According to the motoring organisation’s data, its patrols dealt with more than 2,000 breakdowns likely to have been caused by potholes during the final three months of 2019. That’s an increase of around 20 percent - or 300 breakdowns - over the number seen during the same period in 2018.
More on potholes in the UK:
Of all the breakdowns experienced by RAC members in 2019, around 9,200 were caused by faults the RAC said could be “attributed” to potholes. Such breakdowns include issues with suspension springs, distorted wheels and damaged shock absorbers.
Although the overall number of pothole-related breakdowns was down on the 13,000 seen in 2018, it still represented more than one percent of all callouts the RAC received.

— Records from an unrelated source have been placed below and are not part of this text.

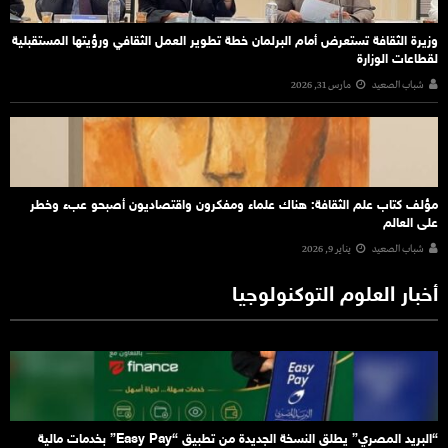
وزيرة الثقافة تستعرض أمام البرلمان خطة تطوير العمل الثقافي ورؤيتها المستقبلية
لقطاعات الوزارة
شباب الصعيد
مارس 31, 2026
مؤلف كتاب علم الثقافة: هناك علماء ومفكرون واقتصاديون أصبحو عبء وخطر
على العالم
شباب الصعيد
يناير 9, 2026
أخبار العلوم التوكنولوجيا
“البريد المصري” يطلق النسخة الجديدة من تطبيق “Easy Pay” بخدمات مالية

And the proportion of breakdowns caused by potholes was also up on the previous quarter and the final quarter of 2018.
The news comes after RAC data released in the summer of 2019 suggested road surfaces may finally be getting better. However, the organisation said the latest numbers proved the issue of potholes was still a serious issue, and although it said further funding was expected, the cash injections have had minor impact. However, the organisation claims it is “concerned” the colder conditions of winter will cause an “outbreak” of more potholes.

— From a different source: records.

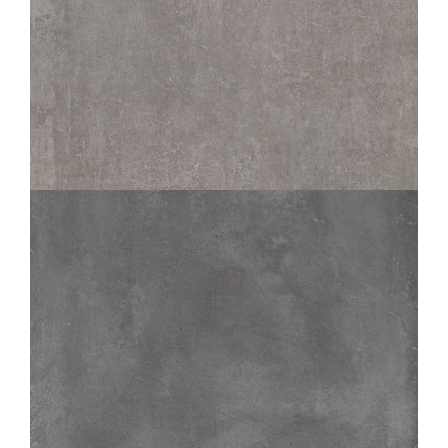
TERANGA
FER
120X120
80X80
MATIC
GRAPHITE
60X120
80X80
60X60
30X60
45X45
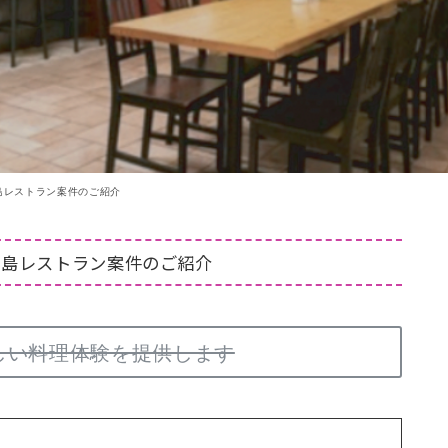
イ島レストラン案件のご紹介
ウイ島レストラン案件のご紹介
しい料理体験を提供します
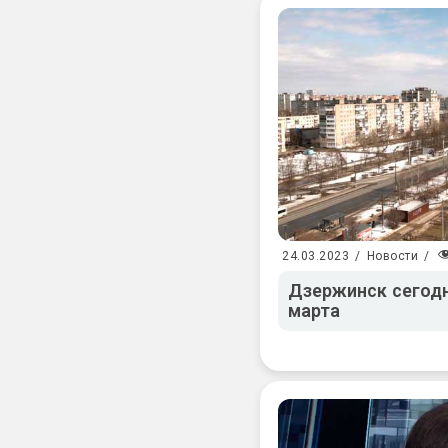
24.03.2023
/
Новости
/
Дзержинск сегодн
марта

“We might so far be experiencing a milder but wetter winter than in the last couple of years, but our figures clearly show the problem of potholes has not gone away,” said the RAC’s head of roads policy Nicholas Lyes. “Our patrols are still attending on average around one pothole-related breakdown every hour of the day. We anticipate the government will pledge further funds to help cash-strapped councils mend potholes in the March Budget, but such pledges are only chipping away at the problem, and they’re unfortunately not addressing the root cause of why so much of the UK is still characterised by crumbling road surfaces.
“We need central government to think differently about how councils are funded to maintain the roads under their control. Short-term commitments of cash, while welcome, are not enough on their own – councils need the security of long-term funding so they can plan proper preventative road maintenance.

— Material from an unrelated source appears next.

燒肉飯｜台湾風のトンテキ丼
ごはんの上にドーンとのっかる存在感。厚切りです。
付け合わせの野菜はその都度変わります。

“Pothole-free roads shouldn’t be a ‘nice to have’ in 2020, drivers should surely be able to expect the vast majority of roads they drive on to be of a good standard, especially given they pay around £40bn in motoring-related tax every year.”
Councillor David Renard, the Local Government Association (LGA) transport spokesman, said councils were trying to fix potholes for motorists, and funding in the next budget would help them in that task.
“Councils are on the side of all road users, fixing a pothole every 17 seconds, and want to work with government to tackle our national road repairs backlog, which will take more than £9 billion and a decade to complete,” he said. “Providing councils with funding in the forthcoming budget would mean they can invest in road maintenance and other infrastructure projects.”